De 2014 à 2021, Yves Leterme a enquêté sur les clubs en délicatesse avec le fairplay financier, qui édictait alors qu'un club ne pouvait dépenser plus qu'il ne gagnait. Mais il a été particulièrement accaparé par les deux qui sont aux mains de monarchies gazo-pétrolières.
L'ancien Premier ministre belge avait même exclu Manchester City de la Ligue des champions pour avoir sciemment contrevenu aux règles - sanction annulée par le Tribunal arbitral du sport (TAS). Autant dire qu'il suit avec attention le procès en cours en Angleterre...
LA TRIBUNE DIMANCHE — Comment différenciez-vous le PSG et Manchester City, deux clubs-États, au regard de votre expérience avec eux ?
YVES LETERME — Je fais une grosse distinction entre le cas du PSG et celui de Manchester City. Avec Paris, nous avons toujours eu affaire à des dirigeants, comme M. Blanc [Jean-Claude Blanc, ex-directeur général], qui avaient la volonté de coopérer en toute transparence à l'application des règles du fair-play financier. Il y a eu beaucoup de discussions et, c'est vrai, il n'a pas été facile de trouver des solutions. Mais City, c'était vraiment autre chose. Une absence de coopération. La volonté de frauder était manifestement présente. C'est la raison pour laquelle nous avions proposé une exclusion [deux ans plus 30 millions d'euros d'amende, en février 2020], qui n'a malheureusement pas résisté à la procédure d'arbitrage.
En revenant sur votre sanction quatre mois plus tard, le TAS a-t-il décrédibilisé le fair-play financier ?
Oui, mais c'est surtout la crise sanitaire qui l'a mis en péril. Les dépenses étaient fixes, les recettes sous pression : ça a brouillé les évaluations.
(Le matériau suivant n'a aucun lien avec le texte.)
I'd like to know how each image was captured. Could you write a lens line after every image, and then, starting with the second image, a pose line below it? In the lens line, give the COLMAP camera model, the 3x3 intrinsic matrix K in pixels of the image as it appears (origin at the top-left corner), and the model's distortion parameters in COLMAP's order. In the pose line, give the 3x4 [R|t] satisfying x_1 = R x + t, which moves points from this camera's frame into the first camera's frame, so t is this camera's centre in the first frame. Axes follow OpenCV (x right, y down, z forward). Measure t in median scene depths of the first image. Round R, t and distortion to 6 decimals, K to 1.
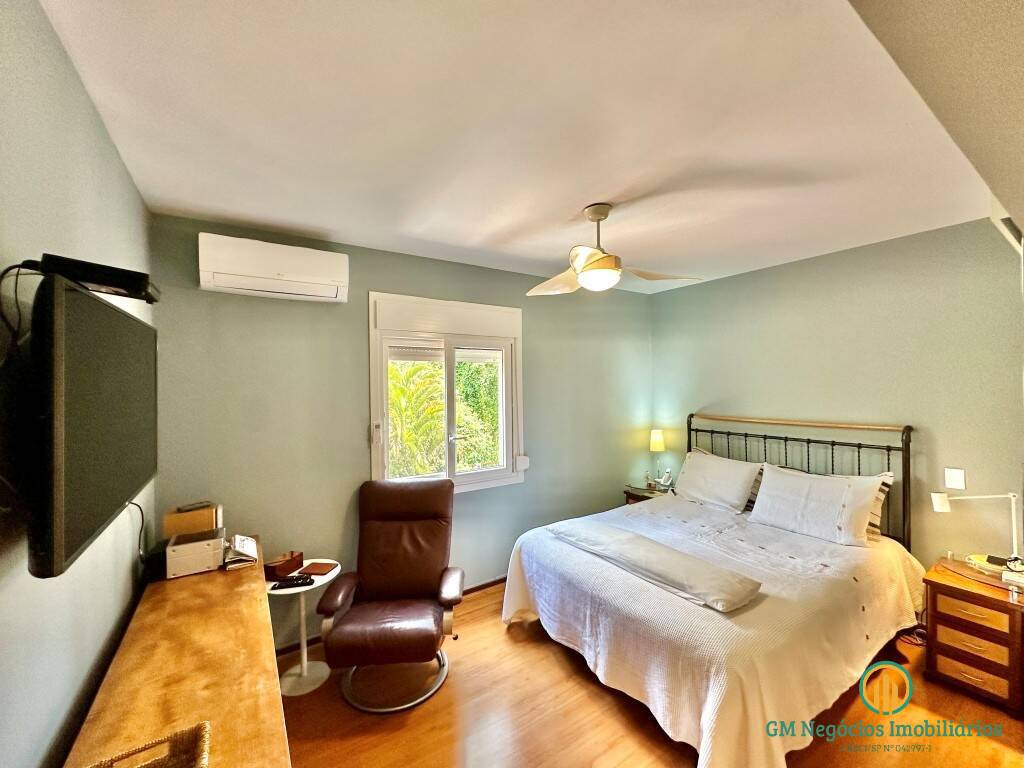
lens RADIAL K [[411.6, 0, 514.7], [0, 411.6, 383.2], [0, 0, 1]] dist [-0.002431, 0.000300]
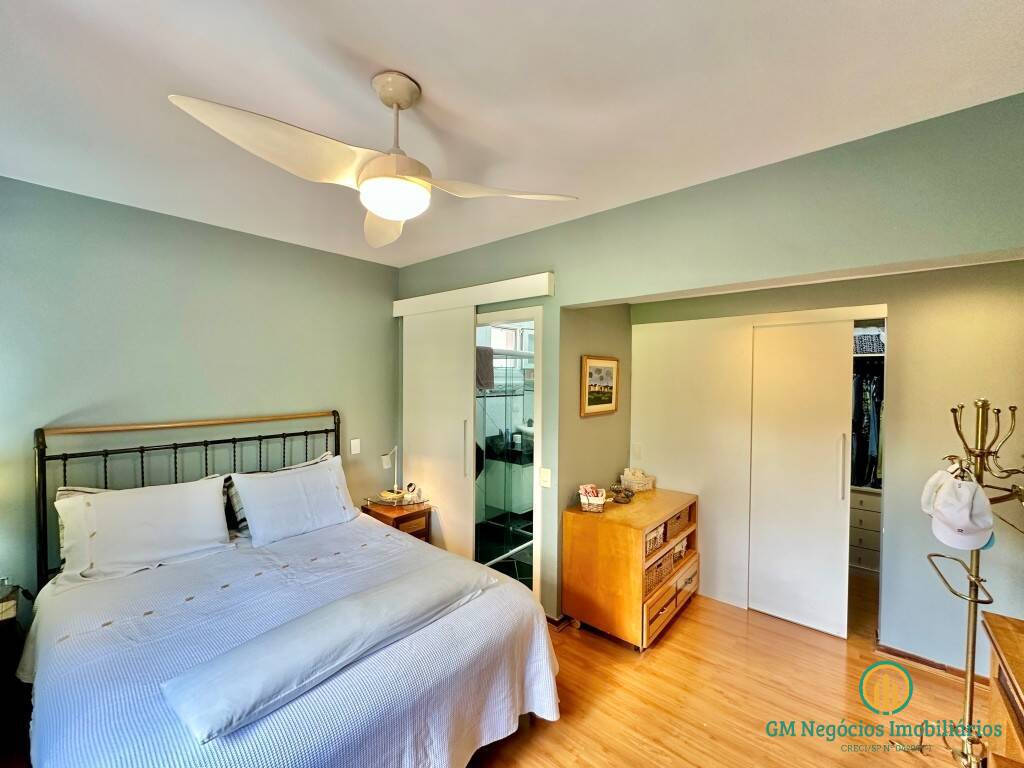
lens RADIAL K [[411.6, 0, 512.7], [0, 411.6, 384.9], [0, 0, 1]] dist [-0.002431, 0.000300]
pose [[-0.256442, -0.002575, 0.966556, -0.293773], [0.003291, 0.999988, 0.003538, 0.021540], [-0.966554, 0.004088, -0.256431, 0.673564]]
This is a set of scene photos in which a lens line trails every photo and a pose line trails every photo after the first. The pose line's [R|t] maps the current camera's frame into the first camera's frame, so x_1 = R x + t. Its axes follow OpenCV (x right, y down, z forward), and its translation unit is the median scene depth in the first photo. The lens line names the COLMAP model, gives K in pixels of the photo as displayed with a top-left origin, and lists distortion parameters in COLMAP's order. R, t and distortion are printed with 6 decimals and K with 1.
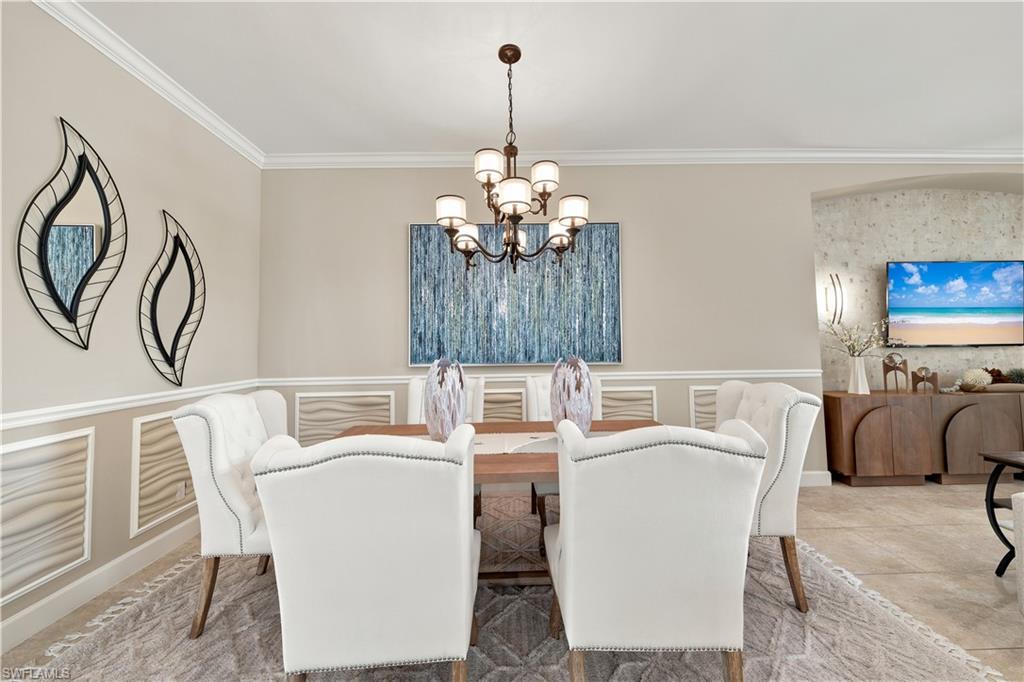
lens RADIAL K [[374.6, 0, 511.3], [0, 374.6, 325.8], [0, 0, 1]] dist [0.000858, 0.000002]
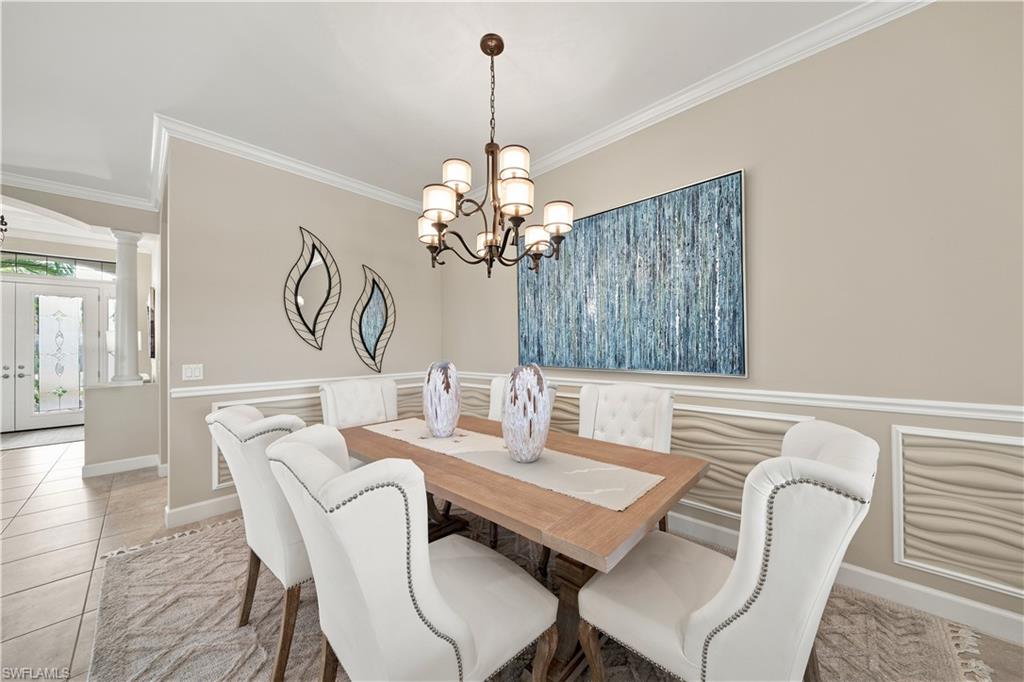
lens RADIAL K [[356.0, 0, 511.2], [0, 356.0, 345.1], [0, 0, 1]] dist [0.011335, -0.008069]
pose [[0.717567, 0.001766, -0.696487, 0.444089], [0.035012, 0.998641, 0.038604, 0.001928], [0.695609, -0.052086, 0.716530, 0.231912]]
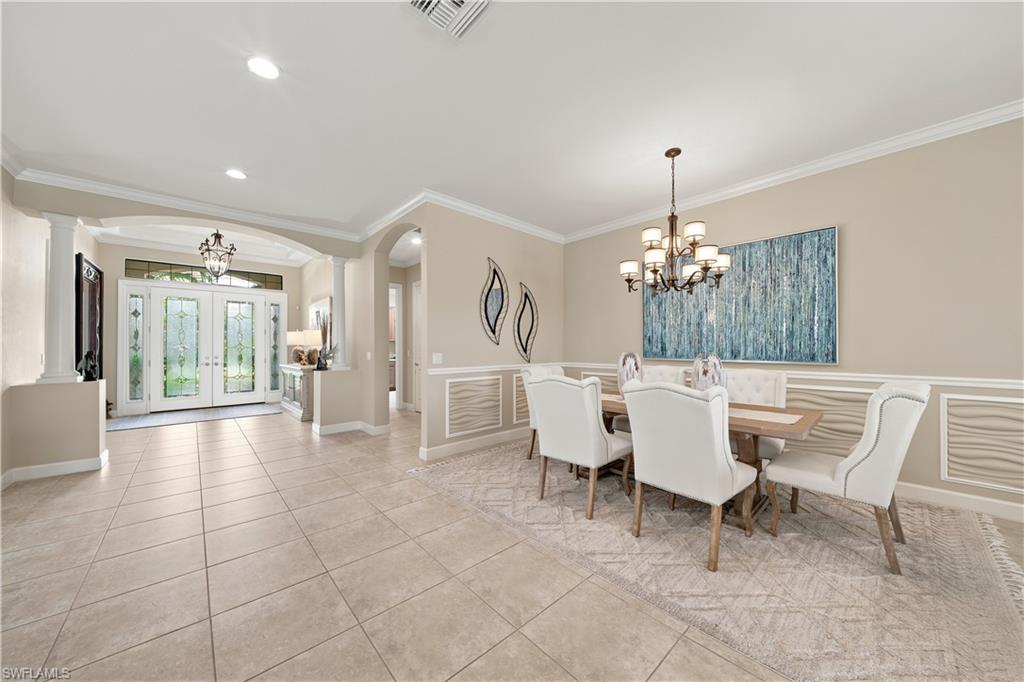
lens RADIAL K [[356.0, 0, 511.2], [0, 356.0, 345.1], [0, 0, 1]] dist [0.011335, -0.008069]
pose [[0.665021, 0.009516, -0.746764, 0.432566], [0.029083, 0.998830, 0.038628, -0.016373], [0.746259, -0.047407, 0.663966, -0.321381]]
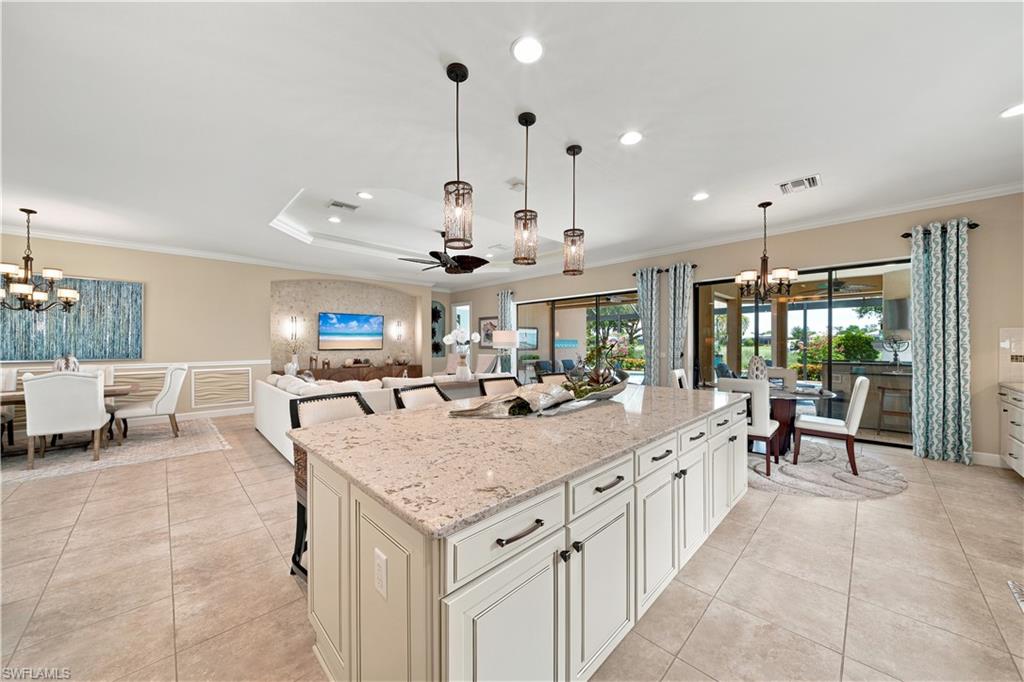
lens RADIAL K [[367.6, 0, 513.6], [0, 367.6, 342.3], [0, 0, 1]] dist [-0.000732, 0.000062]
pose [[0.729291, 0.013532, 0.684069, 0.390872], [-0.039554, 0.998966, 0.022408, -0.097694], [-0.683059, -0.043399, 0.729073, -1.607980]]
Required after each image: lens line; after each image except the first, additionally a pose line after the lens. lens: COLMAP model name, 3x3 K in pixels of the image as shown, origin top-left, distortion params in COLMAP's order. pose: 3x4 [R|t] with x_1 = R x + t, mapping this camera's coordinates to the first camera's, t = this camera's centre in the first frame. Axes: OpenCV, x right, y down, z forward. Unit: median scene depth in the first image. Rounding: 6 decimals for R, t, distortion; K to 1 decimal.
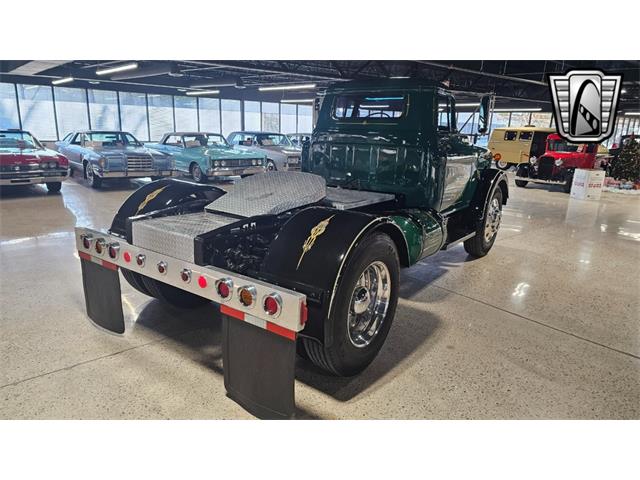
lens RADIAL K [[432.8, 0, 315.9], [0, 432.8, 233.3], [0, 0, 1]] dist [0.049409, -0.041662]
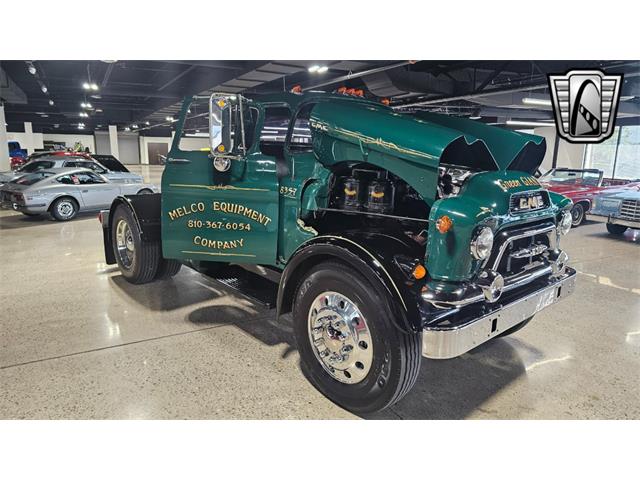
lens RADIAL K [[432.3, 0, 319.7], [0, 432.3, 226.0], [0, 0, 1]] dist [0.059497, -0.048800]
pose [[-0.215689, 0.130593, -0.967690, 0.874757], [-0.256070, 0.948768, 0.185115, -0.234836], [0.942288, 0.287724, -0.171198, 1.048168]]
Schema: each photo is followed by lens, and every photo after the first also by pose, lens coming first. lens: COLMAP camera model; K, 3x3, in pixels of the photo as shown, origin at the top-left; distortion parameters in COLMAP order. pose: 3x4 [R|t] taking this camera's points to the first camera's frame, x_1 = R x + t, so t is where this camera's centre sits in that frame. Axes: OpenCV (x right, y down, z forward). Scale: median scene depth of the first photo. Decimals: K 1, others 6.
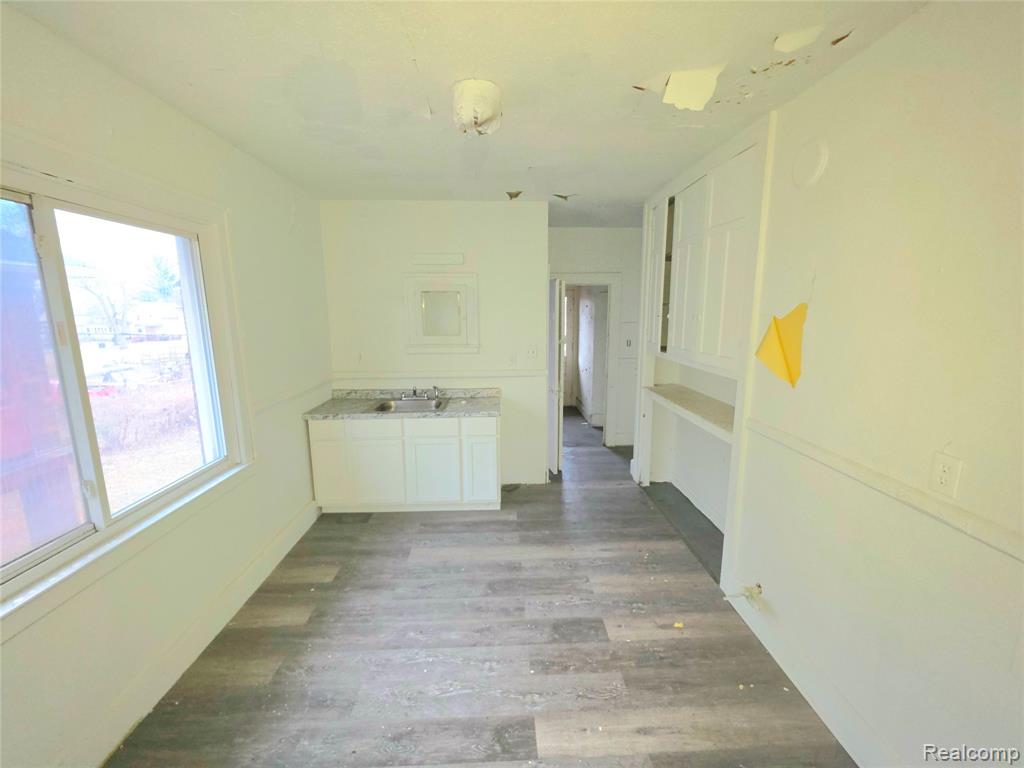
lens RADIAL K [[408.7, 0, 518.8], [0, 408.7, 383.7], [0, 0, 1]] dist [0.007625, 0.000135]
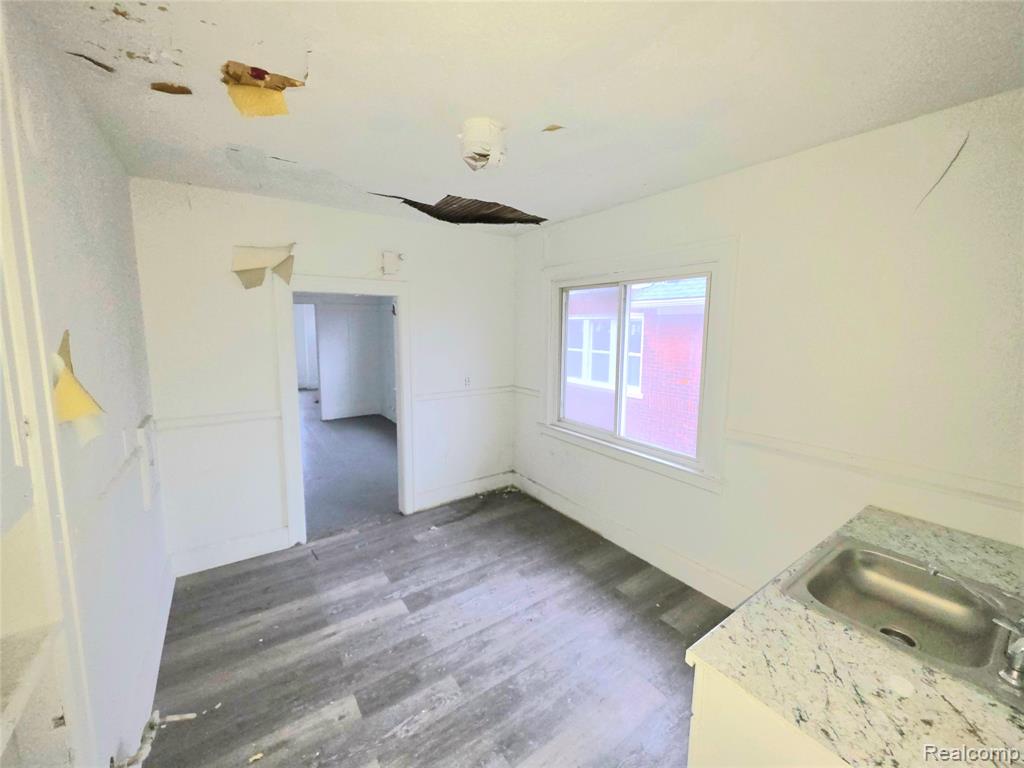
lens RADIAL K [[408.7, 0, 516.9], [0, 408.7, 379.0], [0, 0, 1]] dist [0.007625, 0.000135]
pose [[-0.840093, 0.069581, -0.537962, 0.362694], [-0.098074, 0.955912, 0.276794, -0.341966], [0.533503, 0.285292, -0.796230, 1.734128]]
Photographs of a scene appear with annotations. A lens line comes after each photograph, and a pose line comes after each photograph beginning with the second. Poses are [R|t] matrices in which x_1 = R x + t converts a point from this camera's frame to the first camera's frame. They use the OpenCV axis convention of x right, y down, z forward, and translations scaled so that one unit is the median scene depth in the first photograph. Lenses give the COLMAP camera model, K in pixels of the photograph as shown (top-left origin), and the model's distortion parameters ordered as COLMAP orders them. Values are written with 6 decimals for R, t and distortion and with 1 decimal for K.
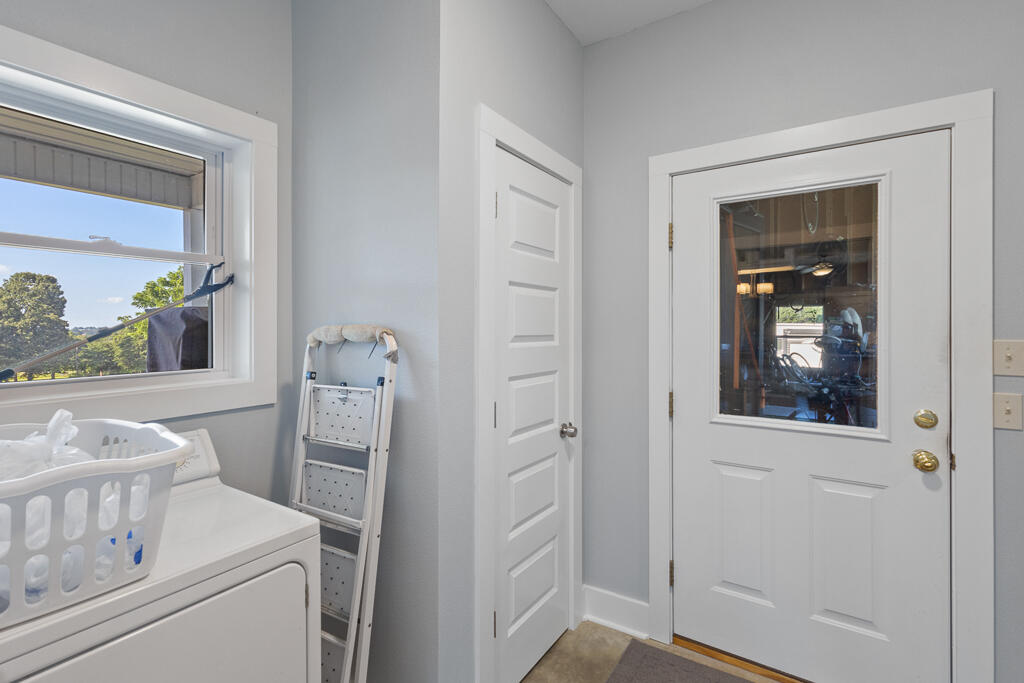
lens RADIAL K [[487.0, 0, 510.7], [0, 487.0, 336.6], [0, 0, 1]] dist [0.004276, 0.000861]
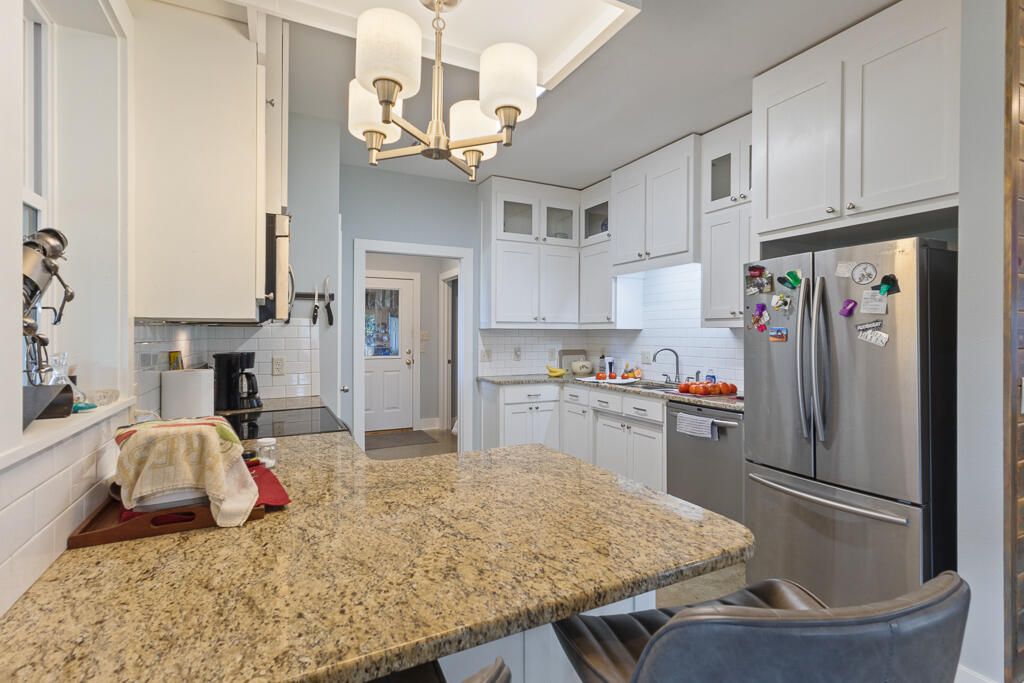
lens RADIAL K [[487.0, 0, 512.2], [0, 487.0, 337.2], [0, 0, 1]] dist [0.004276, 0.000861]
pose [[0.496160, -0.001848, 0.868229, -2.143759], [0.006558, 0.999977, -0.001619, 0.063865], [-0.868206, 0.006497, 0.496161, -1.674441]]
Concomitamment, l'UEFA a opté pour une nouvelle approche fondée sur les limitations de dépenses plus que sur l'équilibre [à partir de la saison prochaine, masse salariale, indemnités de transfert et commissions d'agent ne doivent pas dépasser 70 % des revenus]. Sur le papier, c'est plus proche de l'esprit du fair-play financier. Mais le problème fondamental demeure : les inégalités de ressources.